Day 07
Estimating Uncertainty



EPSY 5261 : Introductory Statistical Methods

Learning Goals

At the end of this lesson, you should be able to …

  • Define sampling variability.
  • Explain how we can estimate uncertainty.
  • Calculate an estimate for uncertainty using R Studio.

Mini Activity

Get your pulse rate (beats per minute)

  • Find your pulse
  • I will time 1 minute on the clock
  • Write down your pulse rate for that minute

GOAL: Find the Average Pulse Rate for the Class

  • We don’t have time for you all to get everyone’s pulse .
  • Collect a sample of 5 classmates’ pulse rates.
  • Calculate the average.

Did we all get the same mean?

  • NO!
  • Why not?
    • Sampling Variability!
    • Our mean pulse rate will vary from sample to sample

How “different” are these estimates?

  • Because of sampling variability we have uncertainty in our estimates.
  • But how much uncertainty?
    • How different are these estimates?

Distribution of Average Pulse Rates

Imagine if we plotted the distribution of averages we got.

Which of these distributions has more uncertainty? Which has less?

Estimating Uncertainty

  • Once way to estimate the uncertainty is with the standard error.
  • We obtain the standard error through a process called bootstrapping.
  • We will explore that in the Estimating Uncertainty Activity.

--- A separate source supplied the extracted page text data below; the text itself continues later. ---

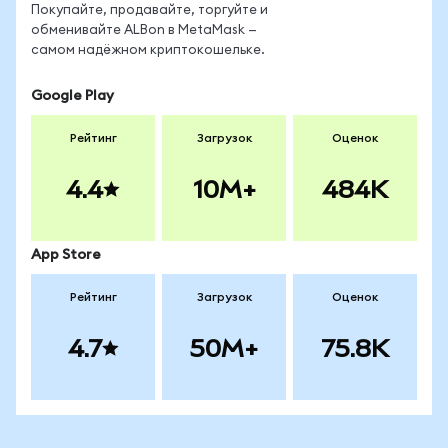
Покупайте, продавайте, торгуйте и
обменивайте ALBon в MetaMask —
самом надёжном криптокошельке.
Google Play
Рейтинг
Загрузок
Оценок
4.4
10M+
484K
App Store
Рейтинг
Загрузок
Оценок
4.7
50M+
75.8K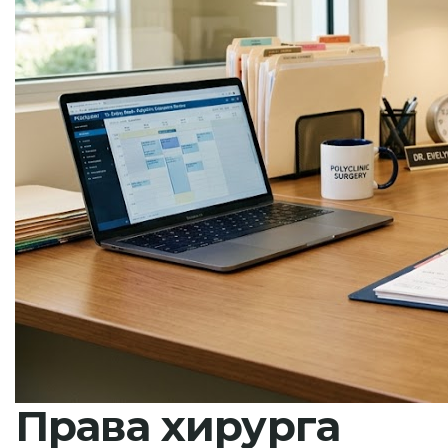
Права хирурга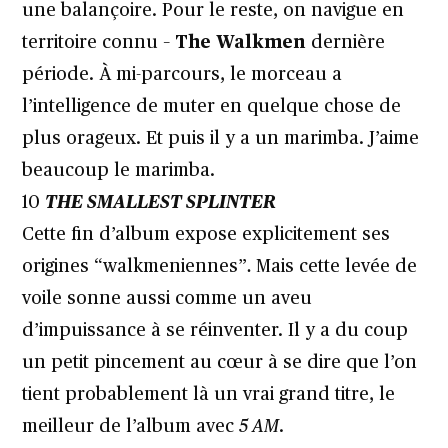
une balançoire. Pour le reste, on navigue en
territoire connu –
The Walkmen
dernière
période. À mi-parcours, le morceau a
l’intelligence de muter en quelque chose de
plus orageux. Et puis il y a un marimba. J’aime
beaucoup le marimba.
10
THE SMALLEST SPLINTER
Cette fin d’album expose explicitement ses
origines “walkmeniennes”
.
Mais cette levée de
voile sonne aussi comme un aveu
d’impuissance à se réinventer. Il y a du coup
un petit pincement au cœur à se dire que l’on
tient probablement là un vrai grand titre, le
meilleur de l’album avec
5 AM
.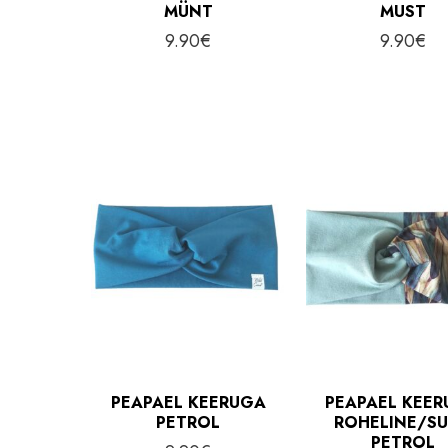
MÜNT
MUST
9.90
€
9.90
€
PEAPAEL KEERUGA
PEAPAEL KEE
PETROL
ROHELINE/S
PETROL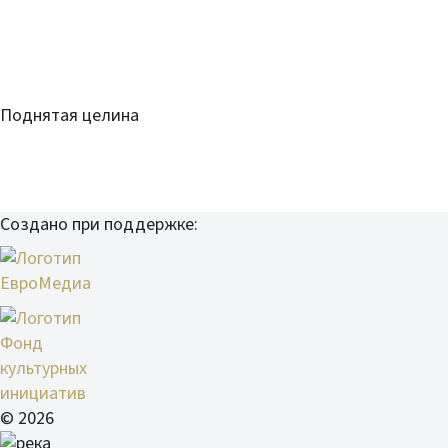
Поднятая целина
Создано при поддержке:
© 2026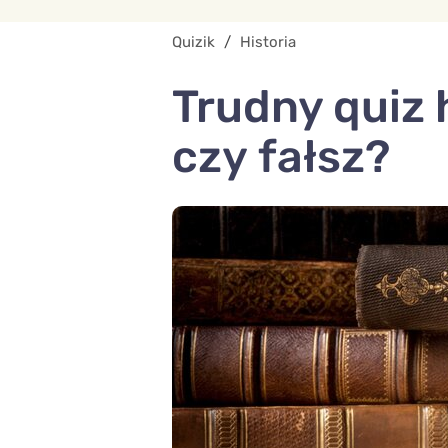
Quizik
/
Historia
Trudny quiz 
czy fałsz?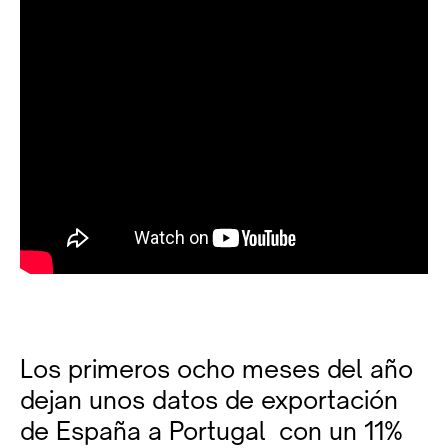
Los primeros ocho meses del año
dejan unos datos de exportación
de España a Portugal con un 11%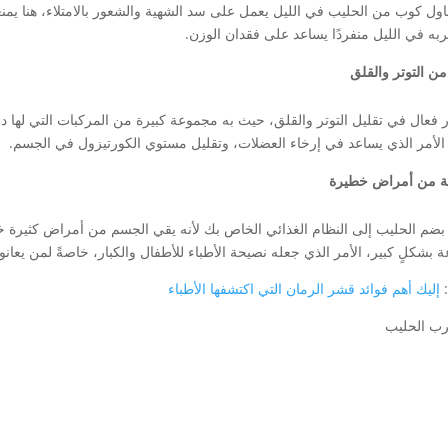
ناول كوب من الحليب في الليل يعمل على سد الشهية والشعور بالامتلاء، هنا يمن
به في الليل منفردًا يساعد على فقدان الوزن.
من التوتر والقلق
ر فعال في تقليل التوتر والقلق، حيث به مجموعة كبيرة من المركبات التي ل
 الأمر الذي يساعد في إرخاء العضلات، وتقليل مستوي الكورتيزول في الجسم.
ية من أمراض خطيرة
 بضم الحليب إلى النظام الغذائي الخاص بك لأنه يقي الجسم من أمراض كثيرة
عة بشكلٍ كبير، الأمر الذي جعله نصيحة الأطباء للأطفال والكبار، خاصةً لمن يع
:
إليك أهم فوائد قشر الرمان التي اكتشفها الأطباء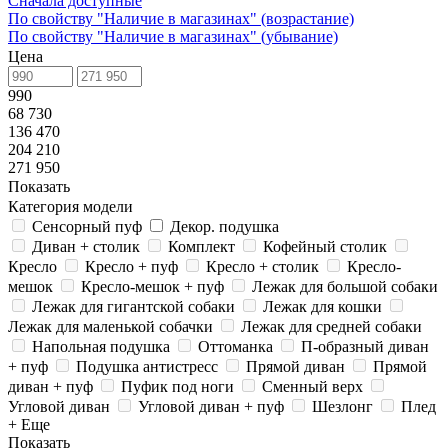
Сначала доступные
По свойству "Наличие в магазинах" (возрастание)
По свойству "Наличие в магазинах" (убывание)
Цена
990
68 730
136 470
204 210
271 950
Показать
Категория модели
Сенсорный пуф
Декор. подушка
Диван + столик
Комплект
Кофейный столик
Кресло
Кресло + пуф
Кресло + столик
Кресло-
мешок
Кресло-мешок + пуф
Лежак для большой собаки
Лежак для гигантской собаки
Лежак для кошки
Лежак для маленькой собачки
Лежак для средней собаки
Напольная подушка
Оттоманка
П-образный диван
+ пуф
Подушка антистресс
Прямой диван
Прямой
диван + пуф
Пуфик под ноги
Сменный верх
Угловой диван
Угловой диван + пуф
Шезлонг
Плед
+ Еще
Показать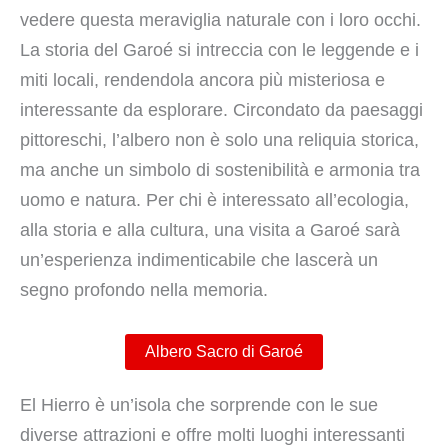
vedere questa meraviglia naturale con i loro occhi.
La storia del Garoé si intreccia con le leggende e i
miti locali, rendendola ancora più misteriosa e
interessante da esplorare. Circondato da paesaggi
pittoreschi, l’albero non è solo una reliquia storica,
ma anche un simbolo di sostenibilità e armonia tra
uomo e natura. Per chi è interessato all’ecologia,
alla storia e alla cultura, una visita a Garoé sarà
un’esperienza indimenticabile che lascerà un
segno profondo nella memoria.
Albero Sacro di Garoé
El Hierro è un’isola che sorprende con le sue
diverse attrazioni e offre molti luoghi interessanti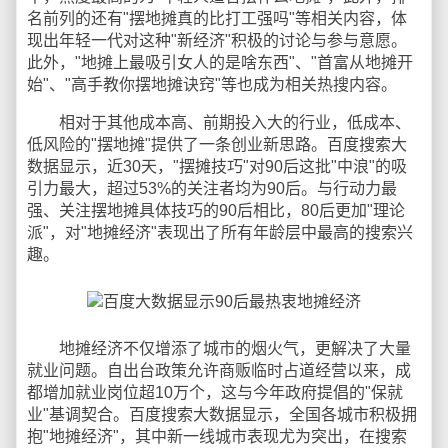
名前列的还有"摆地摊真的比打工强吗"等相关内容，体
现出年轻一代对这种"新经济"积极的讨论与参与意愿。
此外，"地摊上最吸引女人的是啥东西"、"首富从地摊开
始"、"高手教你摆地摊诀窍"等也成为相关热搜内容。
相对于其他成本高、前期投入大的行业，低成本、
低风险的"摆地摊"提供了一条创业新思路。百度搜索大
数据显示，近30天，"摆摊技巧"对90后这批"中浪"的吸
引力最大，超过53%的关注者均为90后。与行动力最
强、关注摆地摊具体技巧的90后相比，80后更加"理论
派"，对"地摊经济"表现出了所有年龄层中最高的搜索兴
趣。
地摊经济不仅增添了城市的烟火气，更解决了大量
就业问题。自出台政策允许商贩临时占道经营以来，成
都增加就业岗位超10万个，这与今年政府提倡的"保就
业"基调契合。百度搜索大数据显示，全国各城市积极拥
抱"地摊经济"，其中新一线城市表现尤为突出，在搜索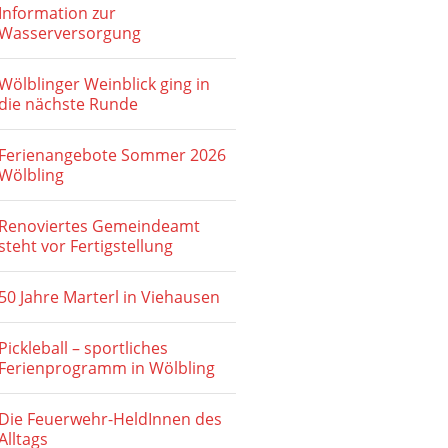
Information zur
Wasserversorgung
Wölblinger Weinblick ging in
die nächste Runde
Ferienangebote Sommer 2026
Wölbling
Renoviertes Gemeindeamt
steht vor Fertigstellung
50 Jahre Marterl in Viehausen
Pickleball – sportliches
Ferienprogramm in Wölbling
Die Feuerwehr-HeldInnen des
Alltags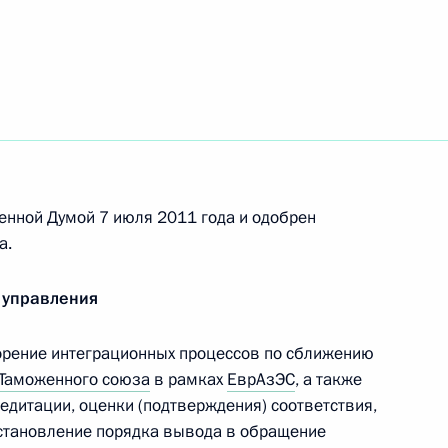
менять единые требования к оформлению
исей избирателей на выборах любого уровня
енной Думой 7 июля 2011 года и одобрен
а.
вания к организации голосования вне
 управления
орение интеграционных процессов по сближению
Таможенного союза
в рамках
ЕврАзЭС
, а также
едитации, оценки (подтверждения) соответствия,
установление порядка вывода в обращение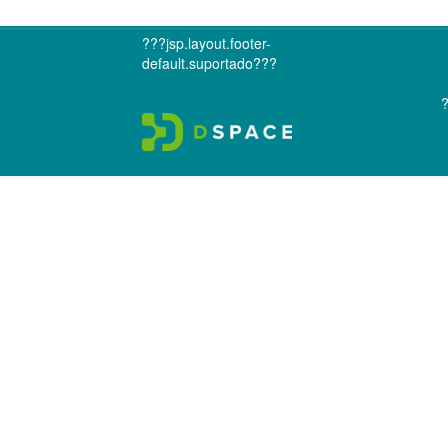
???jsp.layout.footer-
default.suportado???
?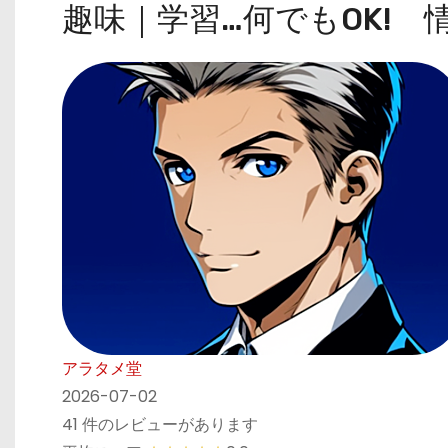
趣味｜学習…何でもOK! 情
アラタメ堂
2026-07-02
41 件のレビューがあります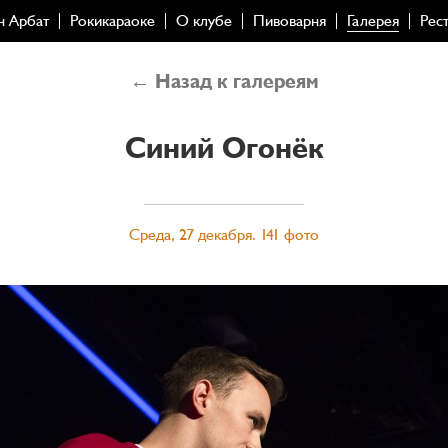
н Арбат
Рокикараоке
О клубе
Пивоварня
Галерея
Рес
← Назад к галереям
Синий Огонёк
Среда, 27 декабря. 141 фото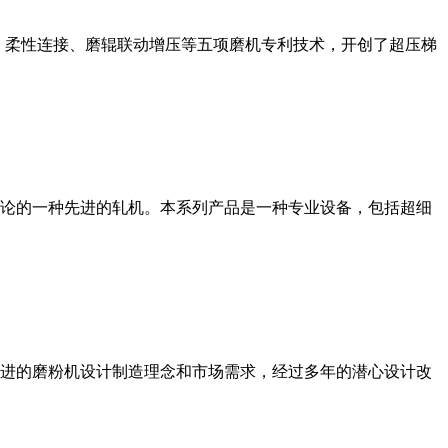
、柔性连接、磨辊联动增压等五项磨机专利技术，开创了超压梯
论的一种先进的轧机。本系列产品是一种专业设备，包括超细
进的磨粉机设计制造理念和市场需求，经过多年的潜心设计改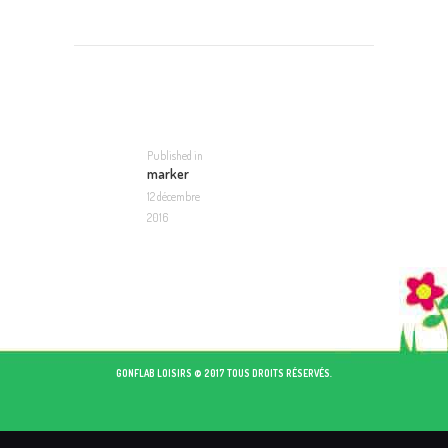
NAVIGATION
DE
L’ARTICLE
Published in
Previous
marker
post:
12 décembre
2016
GONFLAB LOISIRS © 2017 TOUS DROITS RÉSERVÉS.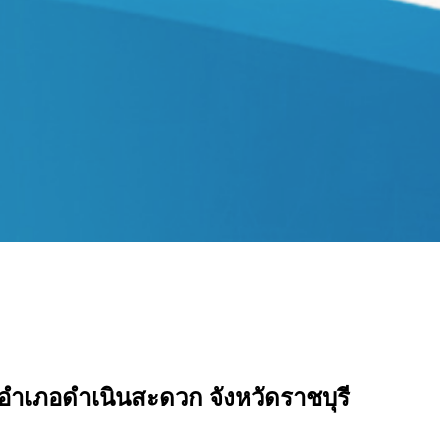
ำเภอดำเนินสะดวก จังหวัดราชบุรี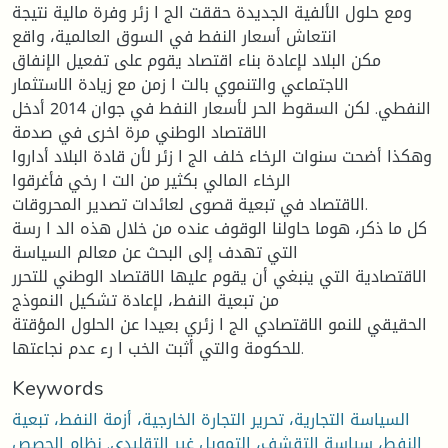
ومع حلول الألفية الجديدة حققت الج ا زئر وفرة مالية نتيجة
انتعاش أسعار النفط في السوق العالمية، واقع
مكن البلاد لإعادة بناء اقتصاد يقوم على تفعيل الإنفاق
الاجتماعي والتنموي بالت ا زمن مع زيادة الاستثمار
النفطي. لكن السقوط الحر لأسعار النفط في جوان 2014 أدخل
الاقتصاد الوطني مرة اخرى في صدمة
وهكذا أضحت سنوات الرخاء خلف الج ا زئر لأن قادة البلاد أداروا
الرخاء المالي بكثير من الت ا رخي فأغرقوا
الاقتصاد في تبعية قصوى لعائدات تصدير المحروقات.
كل ما ذكر، هوما حاولنا الوقوف عنده من خلال هذه الد ا رسة
التي تهدف إلى البحث عن معالم السياسة
الاقتصادية التي ينبغي أن يقوم عليها الاقتصاد الوطني للتحرر
من تبعية النفط، لإعادة تشكيل النموذج
الحقيقي للنمو الاقتصادي الج ا زئري بعيدا عن الحلول المؤقتة
للحكومة والتي أثبت الخب ا رء عدم نجاعتها.
Keywords
السياسة التجارية، تحرير التجارة الخارجية، أزمة النفط، تبعية
النفط، سياسة التقشف، التمويل غير التقليدي. نظام الحصص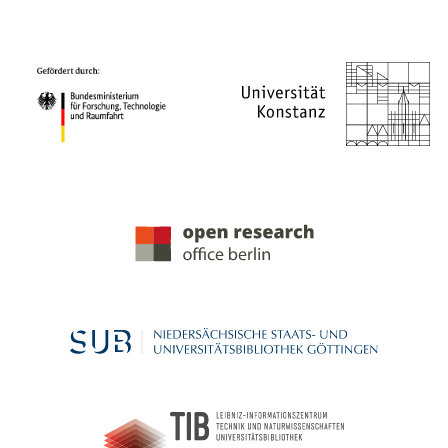
PROJEKTPARTNER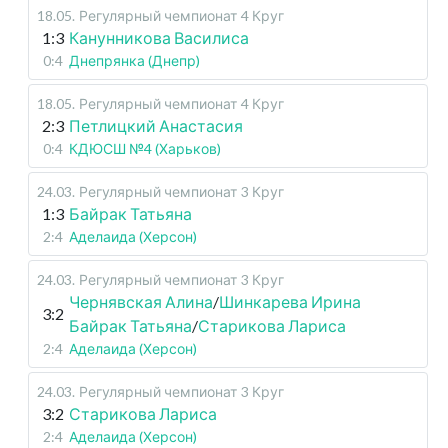
18.05
.
Регулярный чемпионат
4 Круг
1:3
Канунникова Василиса
0:4
Днепрянка (Днепр)
18.05
.
Регулярный чемпионат
4 Круг
2:3
Петлицкий Анастасия
0:4
КДЮСШ №4 (Харьков)
24.03
.
Регулярный чемпионат
3 Круг
1:3
Байрак Татьяна
2:4
Аделаида (Херсон)
24.03
.
Регулярный чемпионат
3 Круг
Чернявская Алина
/
Шинкарева Ирина
3:2
Байрак Татьяна
/
Старикова Лариса
2:4
Аделаида (Херсон)
24.03
.
Регулярный чемпионат
3 Круг
3:2
Старикова Лариса
2:4
Аделаида (Херсон)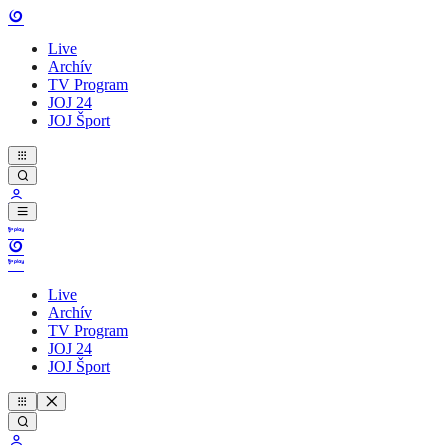
Live
Archív
TV Program
JOJ 24
JOJ Šport
Live
Archív
TV Program
JOJ 24
JOJ Šport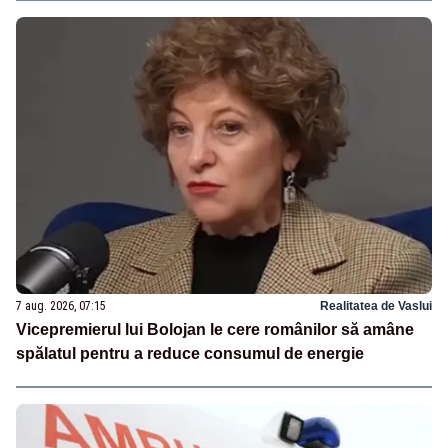
7 aug. 2026, 07:15
Realitatea de Vaslui
Vicepremierul lui Bolojan le cere românilor să amâne
spălatul pentru a reduce consumul de energie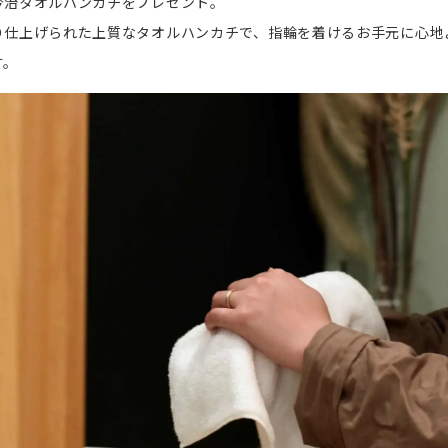
今治タオルハンカチをプレゼント。
り仕上げられた上質なタオルハンカチで、指輪を着けるお手元に心地
す。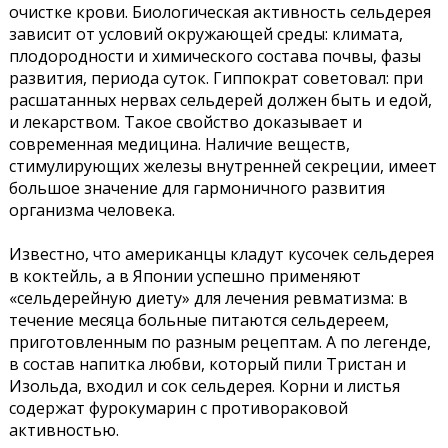
очистке крови. Биологическая активность сельдерея
зависит от условий окружающей среды: климата,
плодородности и химического состава почвы, фазы
развития, периода суток. Гиппократ советовал: при
расшатанных нервах сельдерей должен быть и едой,
и лекарством. Такое свойство доказывает и
современная медицина. Наличие веществ,
стимулирующих железы внутренней секреции, имеет
большое значение для гармоничного развития
организма человека.
Известно, что американцы кладут кусочек сельдерея
в коктейль, а в Японии успешно применяют
«сельдерейную диету» для лечения ревматизма: в
течение месяца больные питаются сельдереем,
приготовленным по разным рецептам. А по легенде,
в состав напитка любви, который пили Тристан и
Изольда, входил и сок сельдерея. Корни и листья
содержат фурокумарин с противораковой
активностью.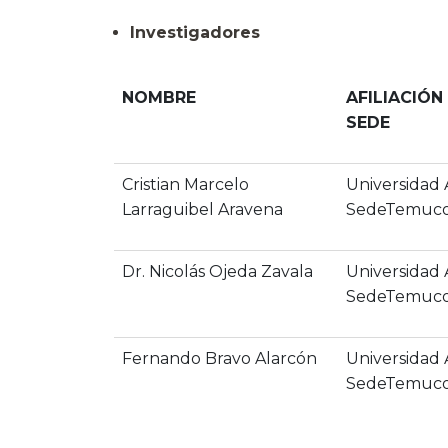
Investigadores
NOMBRE
AFILIACIÓN
SEDE
Cristian Marcelo
Universidad
Larraguibel Aravena
SedeTemuc
Dr. Nicolás Ojeda Zavala
Universidad
SedeTemuc
Fernando Bravo Alarcón
Universidad
SedeTemuc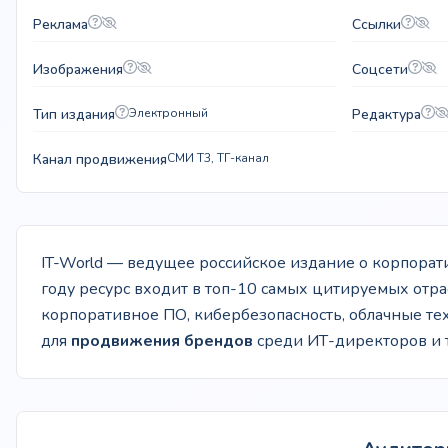
Реклама
Ссылки
Изображения
Соцсети
Тип издания
Электронный
Редактура
Канал продвижения
СМИ T3, ТГ-канал
IT-World — ведущее российское издание о корпора
году ресурс входит в топ-10 самых цитируемых отр
корпоративное ПО, кибербезопасность, облачные те
для
продвижения брендов
среди ИТ-директоров и 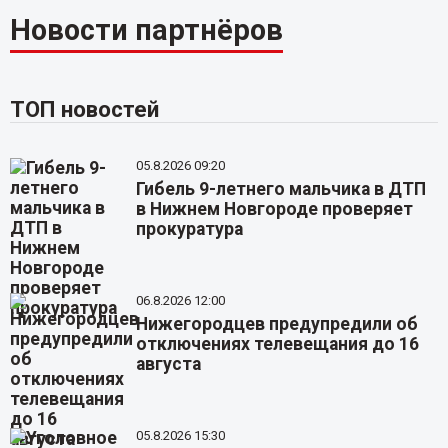
Новости партнёров
ТОП новостей
05.8.2026 09:20
Гибель 9-летнего мальчика в ДТП
в Нижнем Новгороде проверяет
прокуратура
06.8.2026 12:00
Нижегородцев предупредили об
отключениях телевещания до 16
августа
05.8.2026 15:30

Simulation: Understanding Bootstrapping

Bootstrapping

  • Bootstrapping mimics the process of sampling repeatedly from the population.
  • From this, we can estimate the sampling variability.
  • Bootstrap samples are generated by sampling with replacement from the original sample, using the same sample size.
  • FINAL GOAL: Provide an estimate for uncertainty.

Bootstrapping

Bootstrapping (cntd.)

Bootstrap (cntd.)

  • Once we have a bootstrap sample we can calculate the sample statistic of interest (in our color example it might be proportion of yellow).
  • Complete the bootstrap sample process (draw a bootstrap sample and record the sample statistic of interest) MANY times.
  • Once you are done you have a collection of MANY bootstrap samples.
  • The standard deviation of this collection of bootstrap samples is your estimate for uncertainty! We call this the standard error.

Estimating Uncertainty Activity

Summary

  • Sampling variability (uncertainty) is the idea that sample estimates vary from sample to sample.
  • We can estimate this uncertainty by calculating the standard error.

Looking Ahead

  • The data we are working with is from 2017.
  • You are curious if the average pulse for U.S. adults has changed since 2017.
  • You conduct your own study and get an average pulse of 74 beats per minute.
  • But how can you determine if this is a difference due to sampling variability or a true difference?
  • We will explore that next class via hypothesis testing!